I replaced the wood decking with the solid stuff that HD sells about 3 years ago and it's held up very well, although I'vefound that it will stain.

I did use the same framing, just replacing the surface material alone.

BIL did his with the Trex from Lowe's and has had the same stain issue.


I'd say composite decking is tons better than wood, but it WILL stain.


----------



## slakker (May 29, 2007)

I was also looking into using the Trex product and was wondering, when you mention staining... does it stain more than wood? And what's the staining from... ie; is it discoloration from UV sun light, or bar-b-que dripping? As I plan on having MANY BBQs on the deck... :thumbup:


----------



## ktkelly (Apr 7, 2007)

*Staining*

On my BIL's deck the material is stained from the grille and from some water spotting.

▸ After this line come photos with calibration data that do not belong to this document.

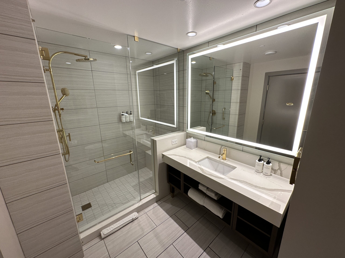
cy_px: 129
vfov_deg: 85.7
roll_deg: -0.2
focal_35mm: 14
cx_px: 172
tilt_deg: -14.3
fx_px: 140
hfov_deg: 102.1
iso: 100
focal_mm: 2.22
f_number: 2.2
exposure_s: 1/120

On my deck which is a light gray, there is some staining from mildew in a shaded area. 

On mine it's not all that bad, pressure washing cleans it up pretty well, but on my BIL's the stains won't come out at all.


I think it would be much worse if it were a wood surface though. Just need to take a reasonable amount of care is all.


----------



## Jeekinz (Jan 29, 2007)

I installed Evergreen brand. Yes, it will stain, however, a pressure washer removes 95% of it. Get a grill mat.

Also, I used the 3/4 thick material. It was cheaper to intall additional 2x6 support joists than buying the 5/4 material. Joists are 8" O.C., I believe the minimum for 3/4 is 12" O.C.


----------



## rjordan392 (Apr 28, 2005)

On another forum, a someone mentioned that TREX scratches easily. I would check into that before deciding on any brand.


----------